The human tendency to act and forget presents particular challenges in the world of charitable giving. For one thing, donating money to worthy causes may be spiritually gratifying, but it's just not as immediately useful or pleasing as buying something for oneself. Meanwhile awareness of causes tends to rise and fall with attention from the news media. And on a related note, non-profits risk donor fatigue by bombarding supporters with constant reminders about the depressing state of the world: basically, how do you nudge individuals who gave previously to give more without inflicting so much psychic distress that they just tune out?

The charitable relief effort for Haiti provides a good example of the short-term nature of a lot of non-profit giving.

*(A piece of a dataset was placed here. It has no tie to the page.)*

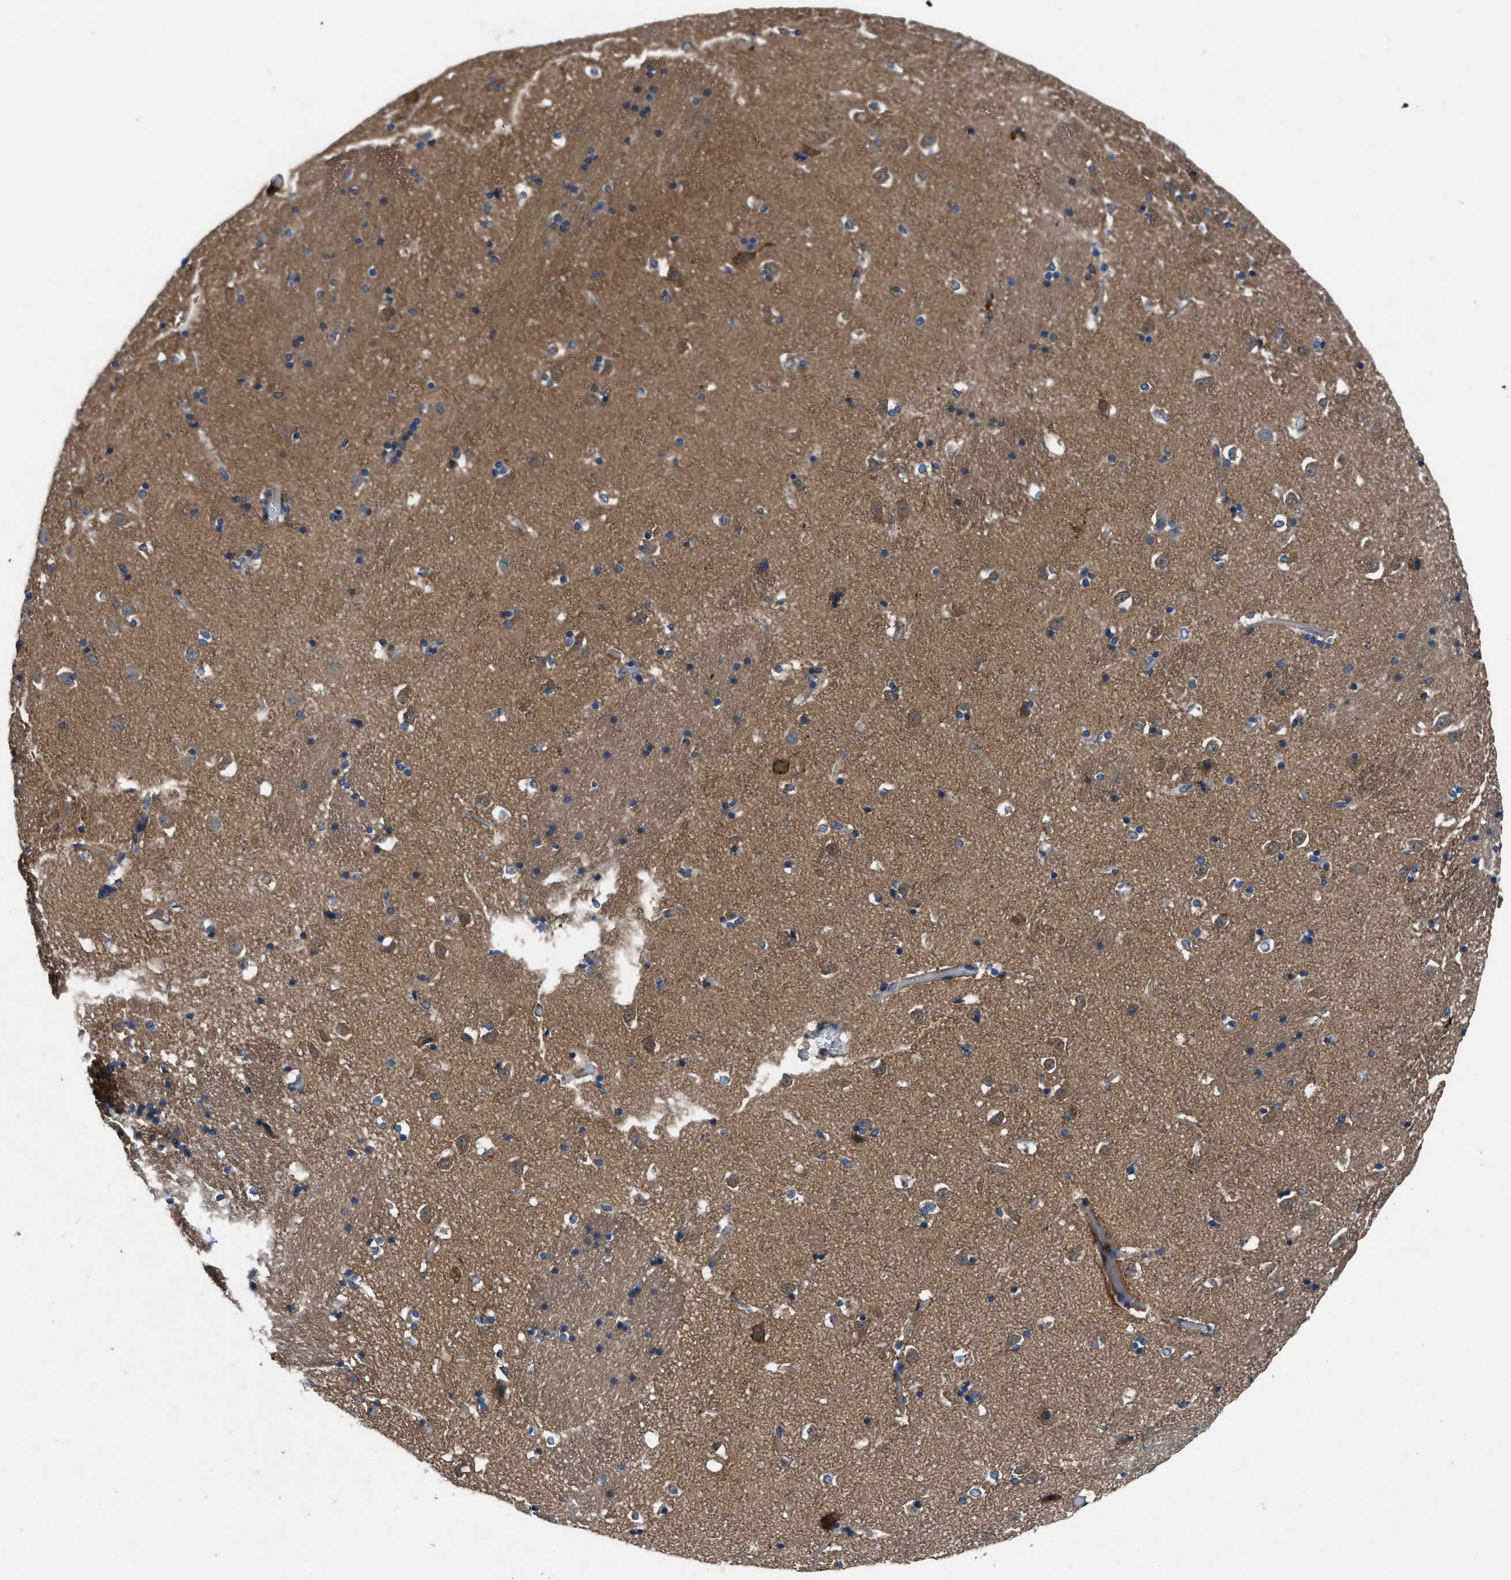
{"staining": {"intensity": "moderate", "quantity": "25%-75%", "location": "cytoplasmic/membranous"}, "tissue": "caudate", "cell_type": "Glial cells", "image_type": "normal", "snomed": [{"axis": "morphology", "description": "Normal tissue, NOS"}, {"axis": "topography", "description": "Lateral ventricle wall"}], "caption": "Immunohistochemistry (IHC) micrograph of benign human caudate stained for a protein (brown), which exhibits medium levels of moderate cytoplasmic/membranous expression in approximately 25%-75% of glial cells.", "gene": "USP25", "patient": {"sex": "male", "age": 45}}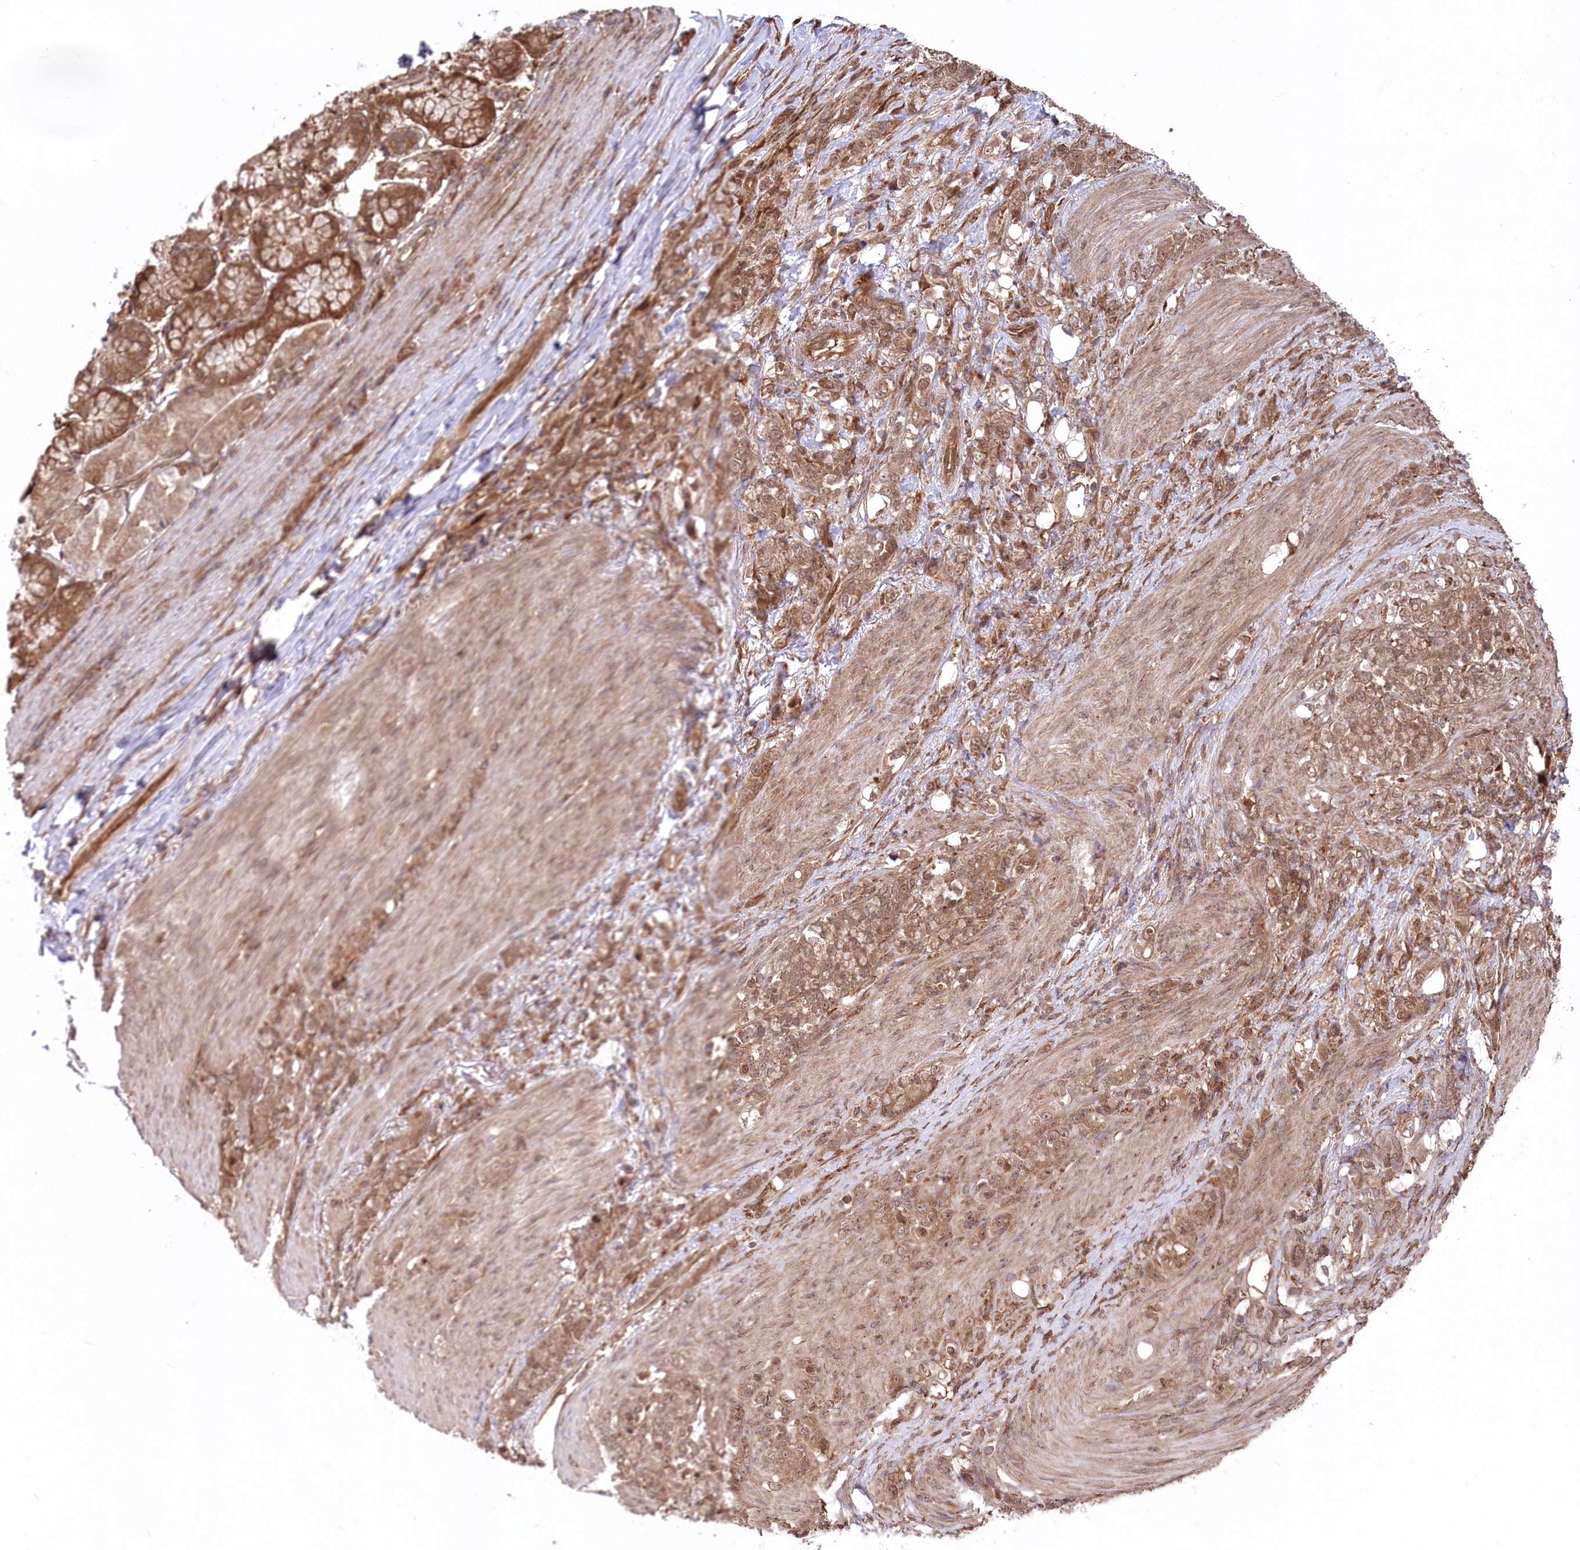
{"staining": {"intensity": "moderate", "quantity": ">75%", "location": "cytoplasmic/membranous"}, "tissue": "stomach cancer", "cell_type": "Tumor cells", "image_type": "cancer", "snomed": [{"axis": "morphology", "description": "Adenocarcinoma, NOS"}, {"axis": "topography", "description": "Stomach"}], "caption": "An IHC micrograph of tumor tissue is shown. Protein staining in brown shows moderate cytoplasmic/membranous positivity in adenocarcinoma (stomach) within tumor cells.", "gene": "PSMA1", "patient": {"sex": "female", "age": 79}}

In the immediate aftermath of the earthquake on January 12, 2010, Americans were moved to donate by constant news reports on the huge death toll -- now estimated at 250,000 -- accompanied by spectacular pictures showing total devastation. After a week, U.S. private donations topped $200 million; on January 27, they hit $528 million, and by mid-February they were over $900 million.

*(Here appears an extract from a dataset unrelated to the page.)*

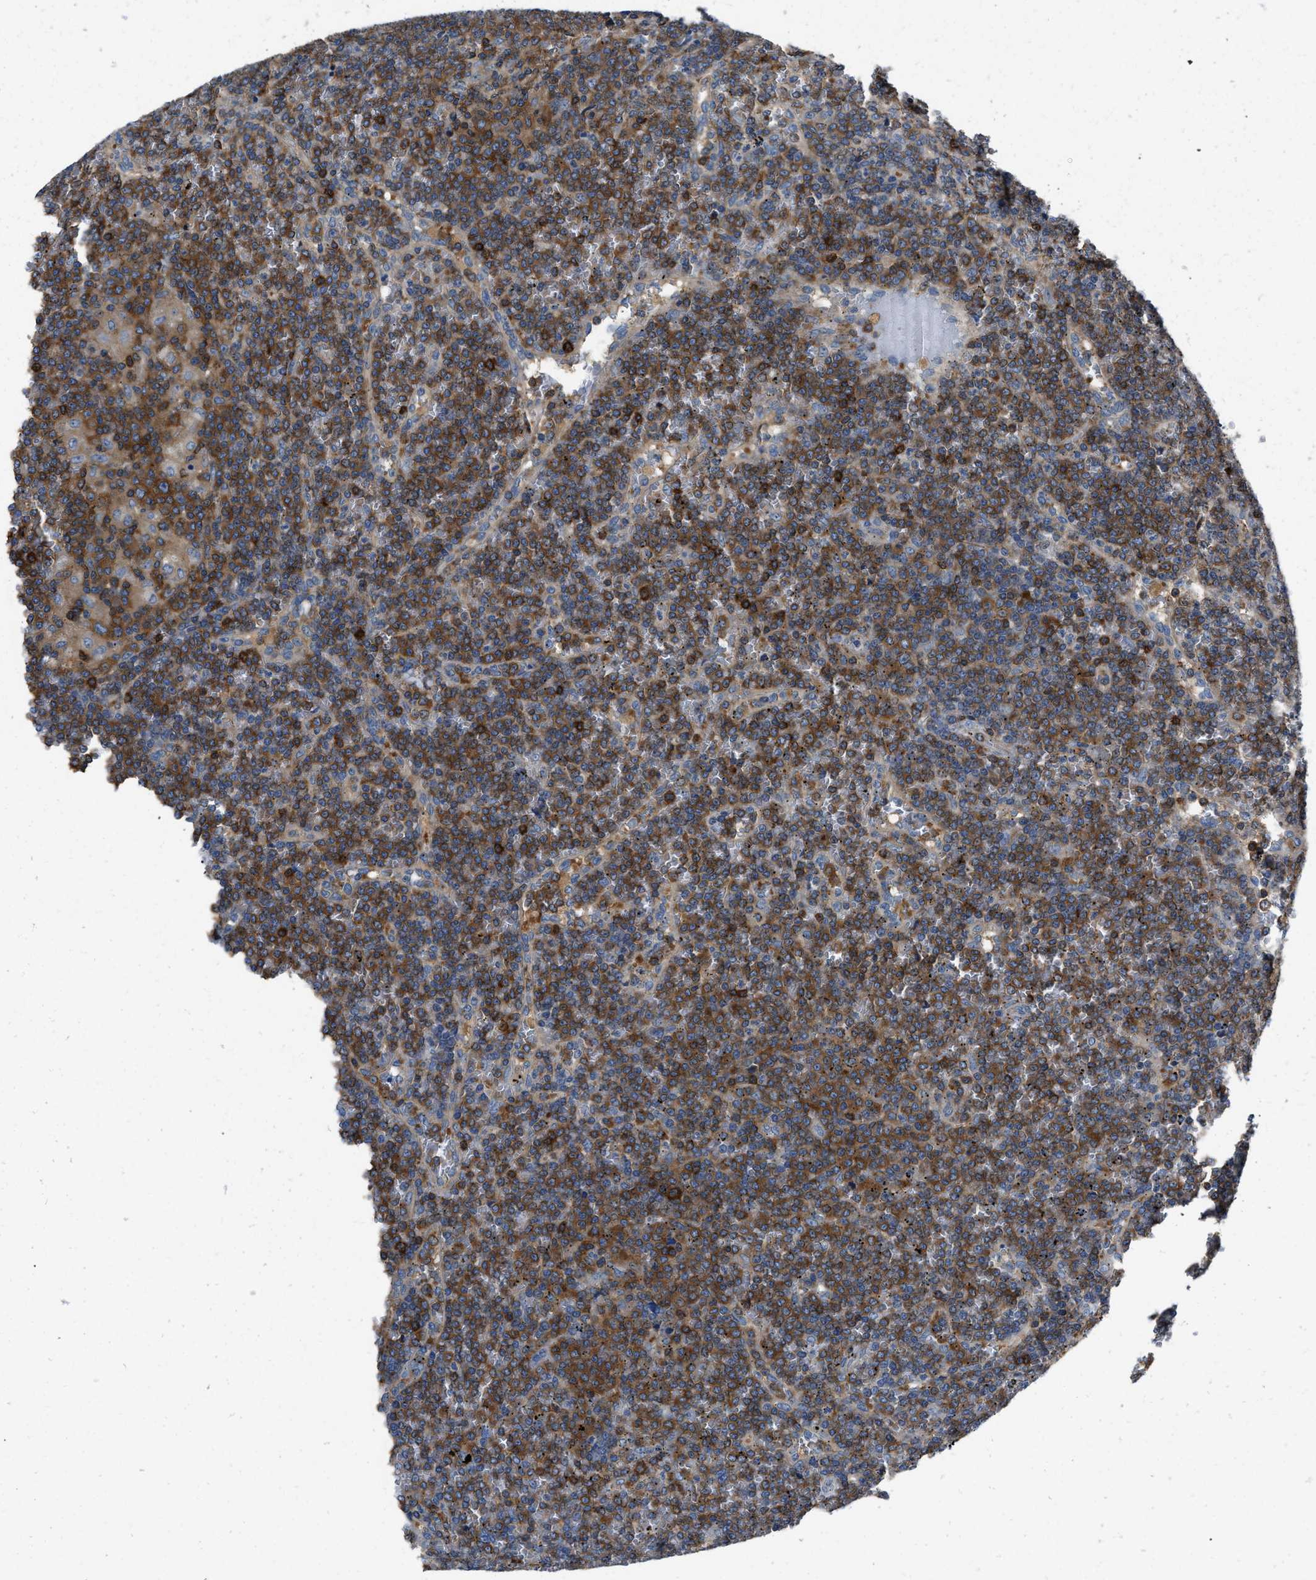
{"staining": {"intensity": "strong", "quantity": "25%-75%", "location": "cytoplasmic/membranous"}, "tissue": "lymphoma", "cell_type": "Tumor cells", "image_type": "cancer", "snomed": [{"axis": "morphology", "description": "Malignant lymphoma, non-Hodgkin's type, Low grade"}, {"axis": "topography", "description": "Spleen"}], "caption": "The image demonstrates immunohistochemical staining of low-grade malignant lymphoma, non-Hodgkin's type. There is strong cytoplasmic/membranous expression is identified in approximately 25%-75% of tumor cells. The staining was performed using DAB (3,3'-diaminobenzidine), with brown indicating positive protein expression. Nuclei are stained blue with hematoxylin.", "gene": "YARS1", "patient": {"sex": "female", "age": 19}}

But then, unsurprisingly, donations slowed dramatically as Haiti slipped from the headlines: by late October, total U.S. private donations were about $1.1 billion. In other words, 82% of the donations came in the first month after the disaster, with the remaining 18% trickling in over the following nine months. And while there's no question Americans donated generously to aid Haitian recovery efforts, there's also no question Haiti needs all the help it can get: most experts estimate the total cost of reconstruction at $14 billion, and as the recent outbreaks of cholera and election violence have shown, the country is still reeling from the combined effects of the earthquake and chronic poverty.

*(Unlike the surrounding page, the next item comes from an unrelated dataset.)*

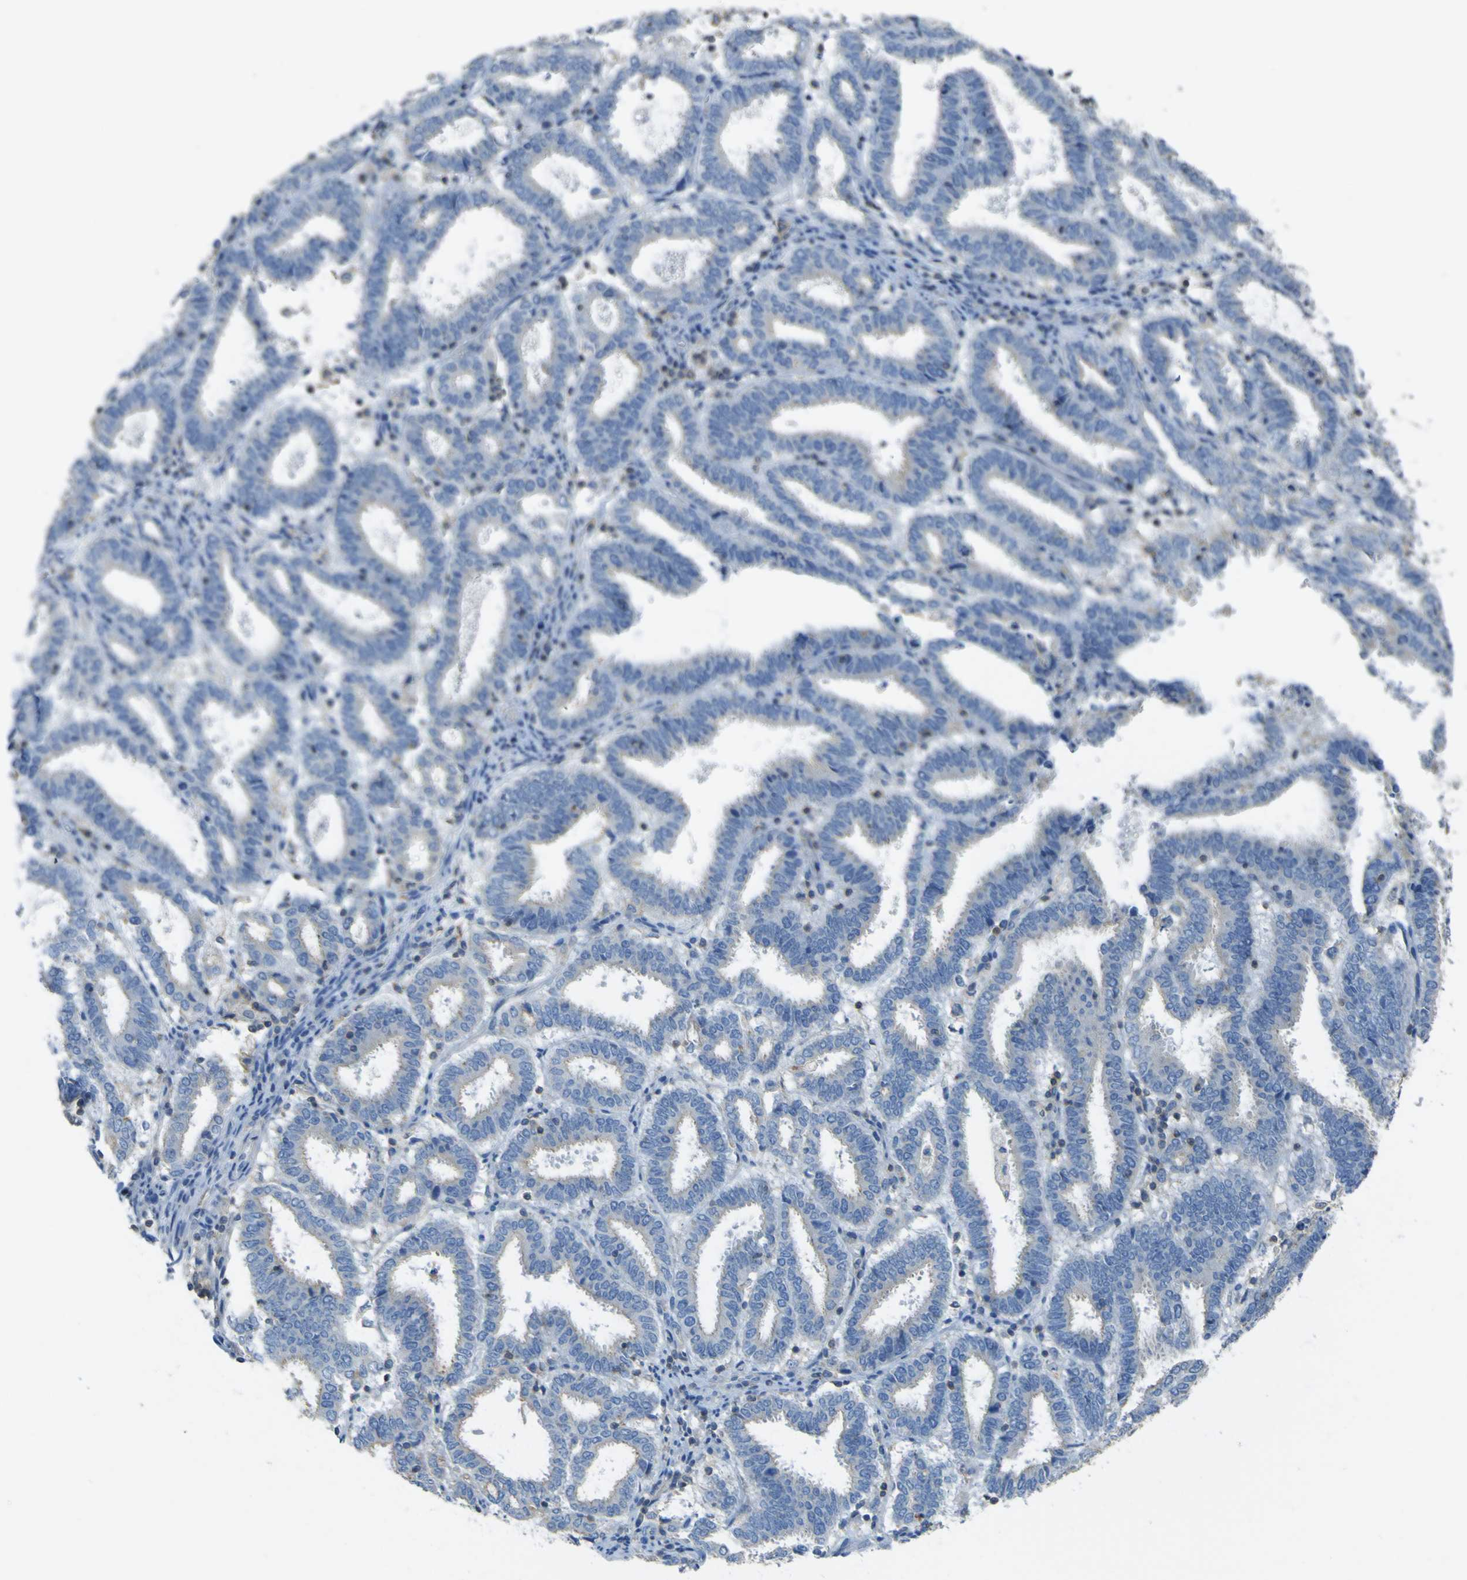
{"staining": {"intensity": "negative", "quantity": "none", "location": "none"}, "tissue": "endometrial cancer", "cell_type": "Tumor cells", "image_type": "cancer", "snomed": [{"axis": "morphology", "description": "Adenocarcinoma, NOS"}, {"axis": "topography", "description": "Uterus"}], "caption": "Human endometrial cancer stained for a protein using immunohistochemistry (IHC) demonstrates no expression in tumor cells.", "gene": "OGN", "patient": {"sex": "female", "age": 83}}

Again, I'd like to emphasize I'm not criticizing American charitable giving, which is among the most generous in the world: despite the recession, total U.S. giving came to $304 billion in 2009, down just 3.5% from a record $315 billion in 2008. That works out to $1,000 per American. But needless to say, from a strategic point of view, non-profits will obviously welcome any new organization -- like Jumo -- with potential for making charitable giving more regular and reliable.